Dubbed the “Princess of Africa” by her fans around the world, Yvonne Chaka Chaka has been at the forefront of South African music for 30 years and is this week celebrating both her 50th birthday and 10 year anniversary as an international development campaigner!
Working with the United Nations, as a Goodwill Ambassador for the Roll Back Malaria (RBM) Partnership and UNICEF, Yvonne was today praised for her contributions to development. At a press conference hosted by the RBM Partnership and UNICEF this morning in Johannesburg, she was recognised for her enduring work and commitment to maternal and child health, particularly for Africans, over the past decade.
In a touching video, the United Nations Secretary-General Ban Ki-moon, thanked Yvonne for her “enormous contributions to the United Nations and our world.” He continued: “…I am proud to march side-by-side with you for a better future. You are truly the Princess of Africa, our Queen of Equality, and an invaluable friend of the United Nations.”

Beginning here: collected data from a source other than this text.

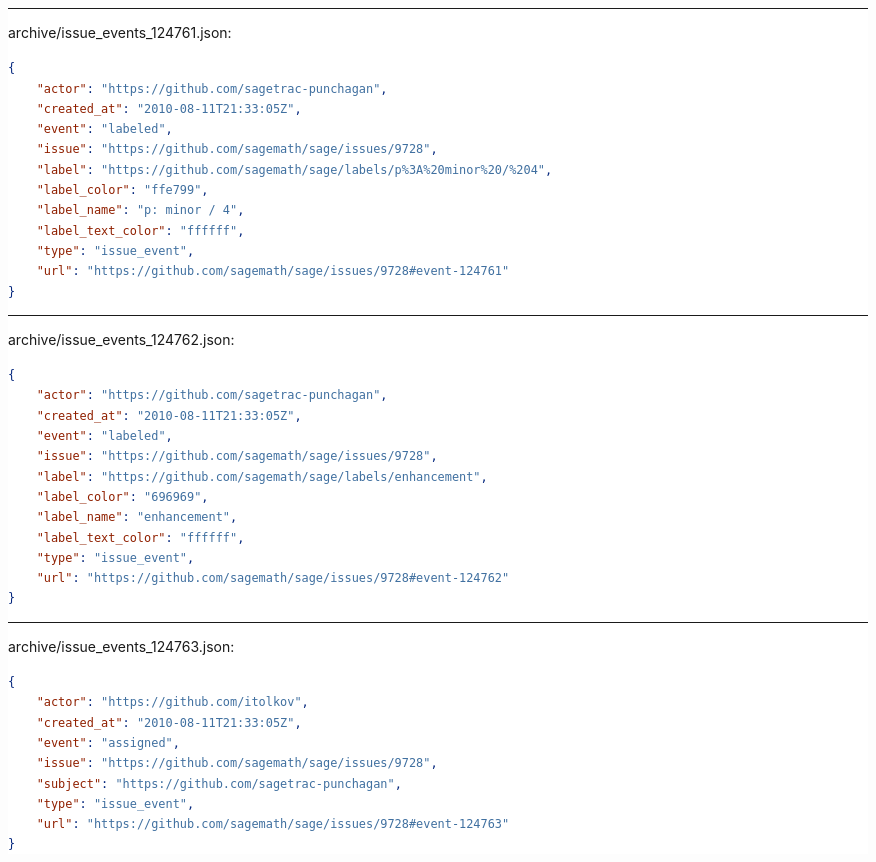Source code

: 

---

archive/issue_events_124761.json:
```json
{
    "actor": "https://github.com/sagetrac-punchagan",
    "created_at": "2010-08-11T21:33:05Z",
    "event": "labeled",
    "issue": "https://github.com/sagemath/sage/issues/9728",
    "label": "https://github.com/sagemath/sage/labels/p%3A%20minor%20/%204",
    "label_color": "ffe799",
    "label_name": "p: minor / 4",
    "label_text_color": "ffffff",
    "type": "issue_event",
    "url": "https://github.com/sagemath/sage/issues/9728#event-124761"
}
```



---

archive/issue_events_124762.json:
```json
{
    "actor": "https://github.com/sagetrac-punchagan",
    "created_at": "2010-08-11T21:33:05Z",
    "event": "labeled",
    "issue": "https://github.com/sagemath/sage/issues/9728",
    "label": "https://github.com/sagemath/sage/labels/enhancement",
    "label_color": "696969",
    "label_name": "enhancement",
    "label_text_color": "ffffff",
    "type": "issue_event",
    "url": "https://github.com/sagemath/sage/issues/9728#event-124762"
}
```



---

archive/issue_events_124763.json:
```json
{
    "actor": "https://github.com/itolkov",
    "created_at": "2010-08-11T21:33:05Z",
    "event": "assigned",
    "issue": "https://github.com/sagemath/sage/issues/9728",
    "subject": "https://github.com/sagetrac-punchagan",
    "type": "issue_event",
    "url": "https://github.com/sagemath/sage/issues/9728#event-124763"
}
```
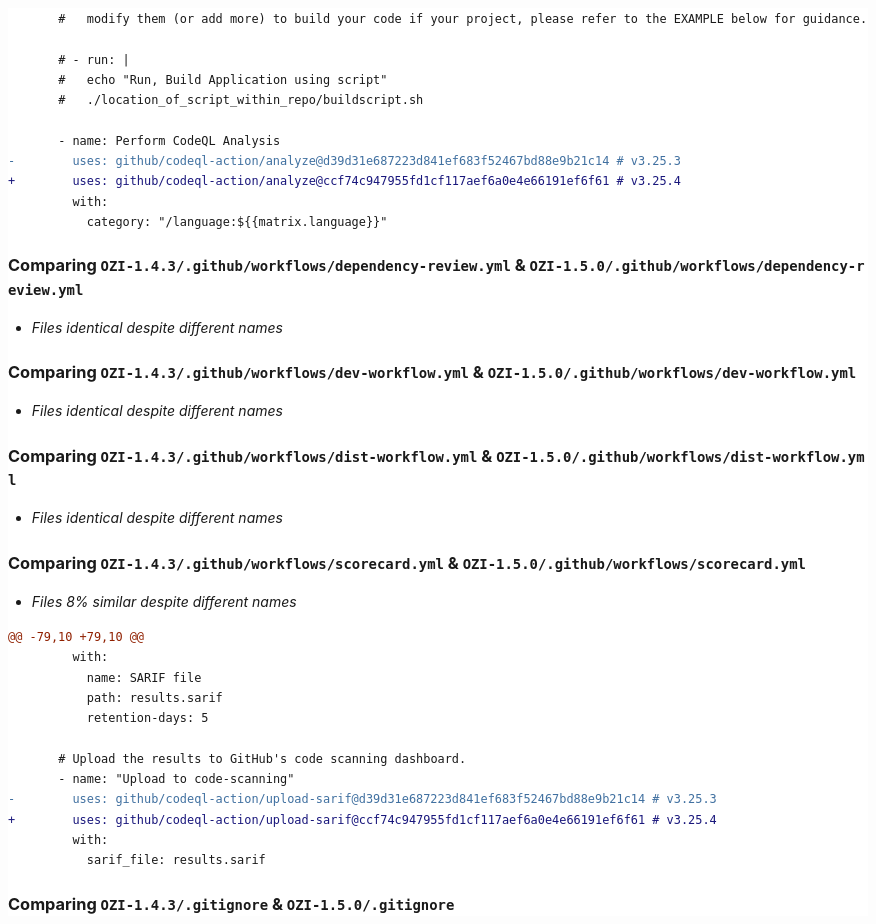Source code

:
 ```diff
       #   modify them (or add more) to build your code if your project, please refer to the EXAMPLE below for guidance.
 
       # - run: |
       #   echo "Run, Build Application using script"
       #   ./location_of_script_within_repo/buildscript.sh
 
       - name: Perform CodeQL Analysis
-        uses: github/codeql-action/analyze@d39d31e687223d841ef683f52467bd88e9b21c14 # v3.25.3
+        uses: github/codeql-action/analyze@ccf74c947955fd1cf117aef6a0e4e66191ef6f61 # v3.25.4
         with:
           category: "/language:${{matrix.language}}"
```

### Comparing `OZI-1.4.3/.github/workflows/dependency-review.yml` & `OZI-1.5.0/.github/workflows/dependency-review.yml`

 * *Files identical despite different names*

### Comparing `OZI-1.4.3/.github/workflows/dev-workflow.yml` & `OZI-1.5.0/.github/workflows/dev-workflow.yml`

 * *Files identical despite different names*

### Comparing `OZI-1.4.3/.github/workflows/dist-workflow.yml` & `OZI-1.5.0/.github/workflows/dist-workflow.yml`

 * *Files identical despite different names*

### Comparing `OZI-1.4.3/.github/workflows/scorecard.yml` & `OZI-1.5.0/.github/workflows/scorecard.yml`

 * *Files 8% similar despite different names*

```diff
@@ -79,10 +79,10 @@
         with:
           name: SARIF file
           path: results.sarif
           retention-days: 5
 
       # Upload the results to GitHub's code scanning dashboard.
       - name: "Upload to code-scanning"
-        uses: github/codeql-action/upload-sarif@d39d31e687223d841ef683f52467bd88e9b21c14 # v3.25.3
+        uses: github/codeql-action/upload-sarif@ccf74c947955fd1cf117aef6a0e4e66191ef6f61 # v3.25.4
         with:
           sarif_file: results.sarif
```

### Comparing `OZI-1.4.3/.gitignore` & `OZI-1.5.0/.gitignore`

Through her work with the RBM Partnership, UNICEF and other organisations including ONE, Yvonne has made child survival a top priority of her humanitarian work. Visiting communities and government halls across Africa and throughout the world, she has helped raise awareness and generate political commitment for children’s health, including malaria prevention and child vaccination.
Between 1990 and 2013, the number of under 5 deaths was halved, from 12.7 million to 6.3 million. But an estimated 17,000 children under 5 still die every day from preventable and treatable causes like malaria and unsafe drinking water each day.

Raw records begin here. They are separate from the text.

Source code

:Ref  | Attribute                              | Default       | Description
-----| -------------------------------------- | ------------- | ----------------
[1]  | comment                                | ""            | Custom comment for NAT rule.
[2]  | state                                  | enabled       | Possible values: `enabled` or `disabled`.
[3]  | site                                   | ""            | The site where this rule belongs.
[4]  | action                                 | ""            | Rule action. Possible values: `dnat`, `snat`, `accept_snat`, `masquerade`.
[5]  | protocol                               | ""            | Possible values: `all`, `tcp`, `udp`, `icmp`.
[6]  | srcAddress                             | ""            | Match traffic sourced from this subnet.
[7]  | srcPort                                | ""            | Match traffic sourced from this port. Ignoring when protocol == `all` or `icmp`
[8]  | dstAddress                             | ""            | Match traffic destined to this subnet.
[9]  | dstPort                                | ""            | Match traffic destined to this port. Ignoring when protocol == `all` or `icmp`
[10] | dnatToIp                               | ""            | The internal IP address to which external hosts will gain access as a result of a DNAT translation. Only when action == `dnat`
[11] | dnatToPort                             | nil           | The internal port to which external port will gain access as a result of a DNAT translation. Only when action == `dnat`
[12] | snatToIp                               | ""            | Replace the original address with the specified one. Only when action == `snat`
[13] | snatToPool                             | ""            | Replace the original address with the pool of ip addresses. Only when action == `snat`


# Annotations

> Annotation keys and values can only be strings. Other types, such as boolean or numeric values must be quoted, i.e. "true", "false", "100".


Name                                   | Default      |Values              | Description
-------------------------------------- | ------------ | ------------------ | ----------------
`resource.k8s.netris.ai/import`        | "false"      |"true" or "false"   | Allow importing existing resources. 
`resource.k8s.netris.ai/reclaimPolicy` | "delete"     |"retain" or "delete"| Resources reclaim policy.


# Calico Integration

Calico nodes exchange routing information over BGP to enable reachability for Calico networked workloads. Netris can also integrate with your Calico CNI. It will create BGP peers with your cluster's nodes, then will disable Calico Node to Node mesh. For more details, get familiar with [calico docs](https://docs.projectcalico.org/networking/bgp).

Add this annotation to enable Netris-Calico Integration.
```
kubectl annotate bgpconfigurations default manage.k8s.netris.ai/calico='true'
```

Born in Apartheid South Africa and raised in a Soweto township, Yvonne Chaka Chaka became the first black child to appear on South African television in 1981 and went on to launch what would become a legendary music career at the age of 19. When a band mate suddenly became ill and died of malaria while on tour, Yvonne began using her voice for the millions of Africans at risk of the preventable and treatable disease.
She also founded the Princess of Africa Foundation and has received accolades worldwide for her advocacy work
Summing up the amazing impact she has had in South Africa and around the world, South Africa’s President, Jacob Zuma, said:
“You have represented the country well as a Goodwill Ambassador for the United Nations Children’s Fund and the Roll Back Malaria Partnership…You have also played a key role in promoting a good image of the country throughout the continent as our ambassador through music and humanitarian work.”